Starting at the line below holding "25: (190, 140)" and stopping at the line holding "45: (136, 186)", print every line exactly, both ends included, and leave the rest out.

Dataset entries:
· · ·
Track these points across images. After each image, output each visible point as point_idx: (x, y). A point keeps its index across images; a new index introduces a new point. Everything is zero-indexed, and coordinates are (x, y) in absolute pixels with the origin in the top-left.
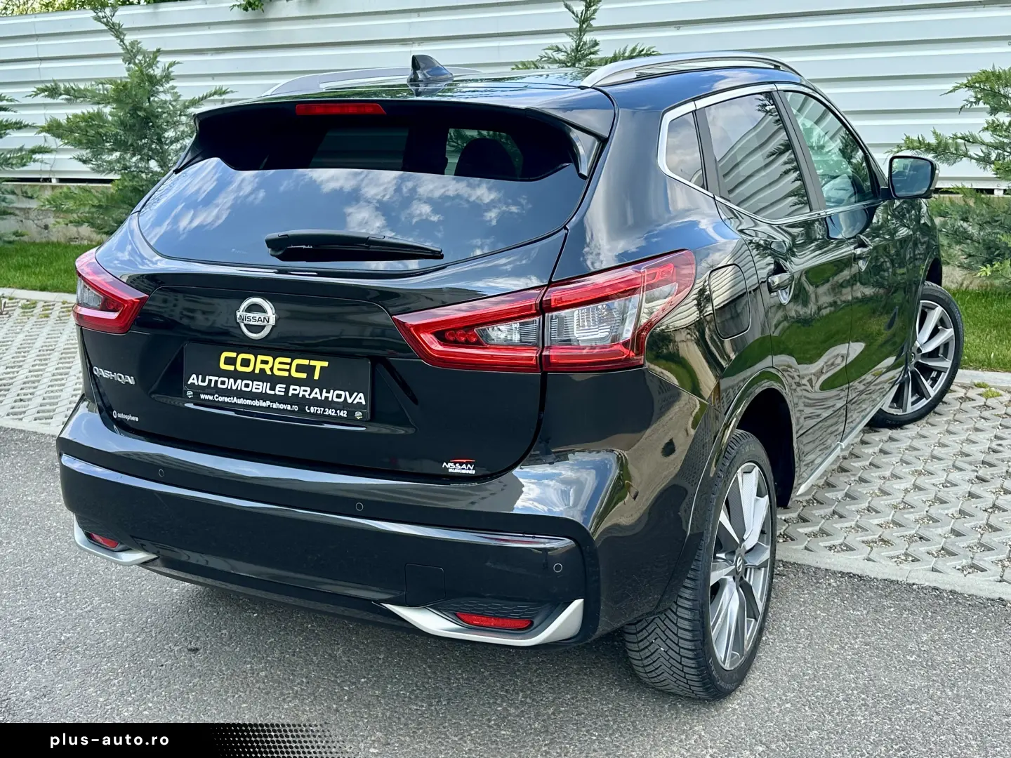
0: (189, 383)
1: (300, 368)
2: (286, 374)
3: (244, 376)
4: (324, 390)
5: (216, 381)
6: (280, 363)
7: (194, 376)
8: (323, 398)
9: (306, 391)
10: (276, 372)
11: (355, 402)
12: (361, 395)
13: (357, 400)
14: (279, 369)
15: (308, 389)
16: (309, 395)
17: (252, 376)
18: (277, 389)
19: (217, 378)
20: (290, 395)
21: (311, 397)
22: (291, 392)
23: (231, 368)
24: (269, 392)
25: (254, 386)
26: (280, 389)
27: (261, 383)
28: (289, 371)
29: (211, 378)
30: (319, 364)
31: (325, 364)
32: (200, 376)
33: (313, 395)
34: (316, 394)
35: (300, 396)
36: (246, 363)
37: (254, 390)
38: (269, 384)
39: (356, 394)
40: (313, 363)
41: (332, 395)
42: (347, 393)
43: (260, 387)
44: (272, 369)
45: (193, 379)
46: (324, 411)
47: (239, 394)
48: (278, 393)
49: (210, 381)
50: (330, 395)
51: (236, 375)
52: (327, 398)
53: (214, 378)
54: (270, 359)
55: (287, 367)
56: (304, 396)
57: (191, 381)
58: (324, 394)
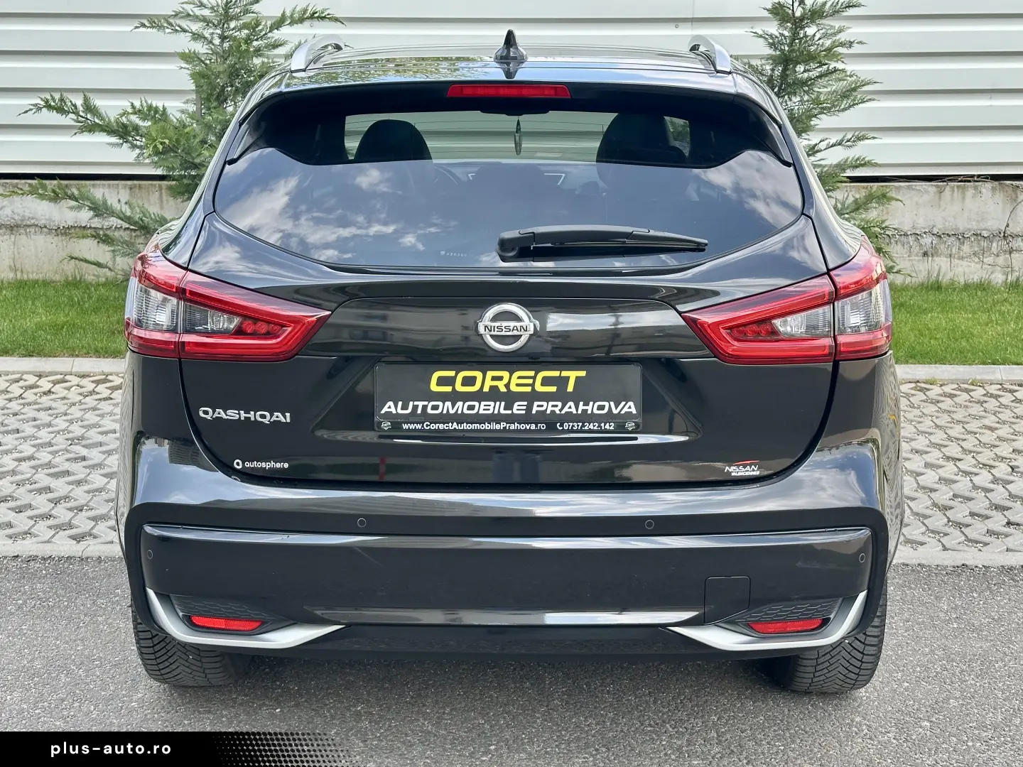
0: (383, 412)
1: (546, 382)
2: (529, 389)
3: (465, 397)
4: (581, 403)
5: (425, 407)
6: (519, 378)
7: (391, 403)
8: (580, 412)
9: (557, 406)
10: (514, 388)
11: (623, 412)
12: (631, 404)
13: (626, 409)
14: (518, 385)
15: (560, 404)
16: (561, 410)
17: (479, 396)
18: (515, 407)
19: (426, 403)
20: (534, 412)
21: (563, 412)
22: (535, 409)
23: (449, 389)
24: (502, 411)
25: (482, 407)
26: (519, 408)
27: (492, 404)
28: (533, 385)
29: (416, 403)
30: (573, 375)
31: (583, 374)
32: (400, 403)
33: (566, 409)
34: (570, 407)
35: (548, 412)
36: (469, 381)
37: (481, 412)
38: (503, 403)
39: (623, 403)
40: (565, 374)
41: (592, 408)
42: (612, 403)
43: (491, 408)
44: (507, 386)
45: (389, 407)
46: (583, 426)
47: (460, 418)
48: (515, 411)
49: (415, 407)
50: (589, 408)
51: (455, 397)
52: (585, 411)
53: (421, 404)
54: (505, 374)
55: (530, 381)
56: (553, 412)
57: (385, 409)
58: (581, 407)
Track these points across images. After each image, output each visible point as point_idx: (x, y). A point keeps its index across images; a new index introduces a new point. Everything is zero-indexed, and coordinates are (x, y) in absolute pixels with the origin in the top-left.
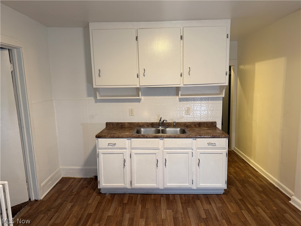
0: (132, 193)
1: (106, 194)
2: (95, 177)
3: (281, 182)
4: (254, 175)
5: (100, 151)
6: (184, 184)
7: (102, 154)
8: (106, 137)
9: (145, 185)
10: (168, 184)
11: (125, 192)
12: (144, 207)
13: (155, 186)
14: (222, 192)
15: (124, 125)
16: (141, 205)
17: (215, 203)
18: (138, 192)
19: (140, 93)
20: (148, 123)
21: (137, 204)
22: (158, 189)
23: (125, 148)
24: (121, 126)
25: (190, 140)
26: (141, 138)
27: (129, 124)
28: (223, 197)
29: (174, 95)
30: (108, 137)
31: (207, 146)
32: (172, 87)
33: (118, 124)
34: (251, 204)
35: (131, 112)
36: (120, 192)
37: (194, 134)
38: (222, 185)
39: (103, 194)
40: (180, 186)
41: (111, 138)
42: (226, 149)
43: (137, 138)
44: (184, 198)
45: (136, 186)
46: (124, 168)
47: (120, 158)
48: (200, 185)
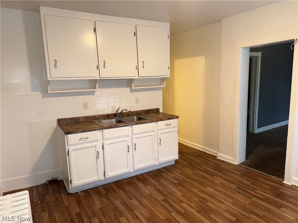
· · ·
§ REPLY:
25: (190, 140)
26: (141, 138)
27: (129, 124)
28: (223, 197)
29: (174, 95)
30: (108, 137)
31: (207, 146)
32: (172, 87)
33: (118, 124)
34: (251, 204)
35: (131, 112)
36: (120, 192)
37: (194, 134)
38: (222, 185)
39: (103, 194)
40: (180, 186)
41: (111, 138)
42: (226, 149)
43: (137, 138)
44: (184, 198)
45: (136, 186)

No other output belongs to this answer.